Gleanings: Buddhist Wisdom, Christian Enlightenment, American Pseudo-Reality, and the Zen of John Carpenter
Distilled recommendations from reading into the dark
Two months after my last “gleanings” post, here are some new reading recommendations brought back from my recent foragings. There’s no overall thematic clustering this time, as it has been quite a while since I published a links post like this, so the list of things I have wanted to share has piled up to considerable height and variety.
Items include:
advice from Buddhist monk Ajahn Chah on treating psychological states like visitors for whom you have no room
reflections by Jason P. Woodbury on the deep spiritual undercurrents of A Charlie Brown Christmas
Ken Wilber’s lucid account of institutional Christianity’s replacement of spiritual awakening with ecclesiastical authority
Megan Garber on America’s embrace of Plato’s cave and Barnum’s hucksterism, as accurately diagnosed/predicted by Daniel Boorstin
a new interview where John Carpenter shows himself to be resting in a chill state of late-career/retirement-stage detachment
All bolded emphases in quoted passages are added by me.
Ajahn Chah on psychological visitors and the occupied seat of your awareness
Maybe I’m just succumbing to hyperbole, but I am more than a little convinced that the whole secret of living is contained in this delightful excerpt from the teachings of renowned Thai Buddhist monk Ajahn Chah:
I see the mind as merely a single point. Psychological states are guests who come to visit this spot. Sometimes this person comes to call; sometimes that person pays a visit. They come to the visitor centre. Train the mind to watch and know them all with the eyes of alert awareness. This is how you care for your heart and mind.

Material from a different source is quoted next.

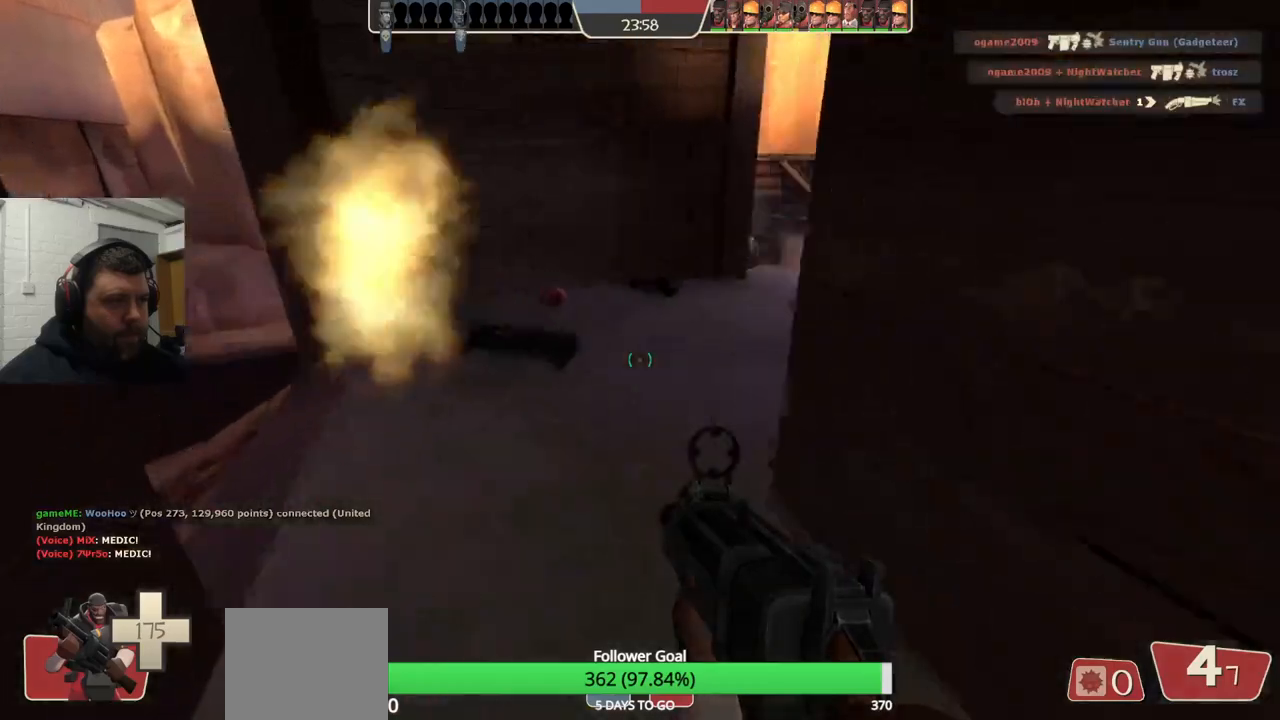
{"buttons": [], "left_stick": "up-right", "right_stick": "center", "events": [[117, "left_stick", "up"], [133, "right_stick", "right"], [250, "right_stick", "center"], [483, "left_stick", "up-right"]]}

Whenever a visitor approaches you wave them away. If you allow them to enter, where are they going to sit down? There’s only one seat, and you’re sitting in it. Spend the whole day in this one spot.
This is the Buddha’s firm and unshakeable awareness that watches over and protects the mind. You’re sitting right here. Since the moment you emerged from the womb, every visitor that’s ever come to call has arrived right here. No matter how often they come, they always come to this same spot, right here. Knowing them all, the Buddha’s awareness sits alone, firm and unshakeable. Those visitors journey here seeking to exert influence, to condition and sway your mind in various ways. When they succeed in getting the mind entangled in their issues, psychological states arise. Whatever the issue is, wherever it seems to be leading, just forget it — it doesn’t matter. Simply know who the guests are as they arrive. Once they’ve dropped by they will find that there’s only one chair, and as long as you’re occupying it they will have nowhere to sit down. They come thinking to fill your ear with gossip, but this time there’s no room for them to sit.
MORE: This Is the Buddha’s Firm and Unshakeable Awareness
Jason P. Woodbury on A Charlie Brown Christmas, the Vince Guaraldi Trio, and the promises of fearsome angels
Speaking of delightful — and also, for that matter, of Buddhism — this recent reflection from Jason P. Woodbury in his Substack blog is nothing if not that. It’s also quite moving and insightful in its fusion of the three named topics. Additionally: Why did I never know that Jerry Granelli, drummer for the Vince Guaraldi Trio, was a Buddhist?
Despite the fact that Coca Cola paid for and commissioned it, the animated special stands as one of pop culture’s most honest accountings of the disillusioning way “holiday spirit” so often manifests as blatant consumerism and the forlorn sensation that arises from feeling like you’re participating in the season “incorrectly.”
Watching A Charlie Brown Christmas never fails to move me and inspire feelings of hope and peace, in no small part because of the low-key West Coast jazz score by the Vince Guaraldi Trio. I’ve been heavy into Vince’s non-Christmas and non-Peanuts work as of late, but no one captures the gentle tension of melancholy and sweetness like Vince does. . . .
I interviewed the late drummer Jerry Granelli in 2018 about his work on the soundtrack. Jerry had been a practicing Buddhist for nearly 50 years when we spoke. I wondered how his practice informed his read on the spiritual aspects of the film, and his response has stuck with me in the years since:
“The whole thing is about a basic goodness. The world is screwed up. . . . But there is still human wisdom. There still is human dignity. Buddhism is based on the idea that all humans are basically awake. You have everything you need to live this life and help other people.”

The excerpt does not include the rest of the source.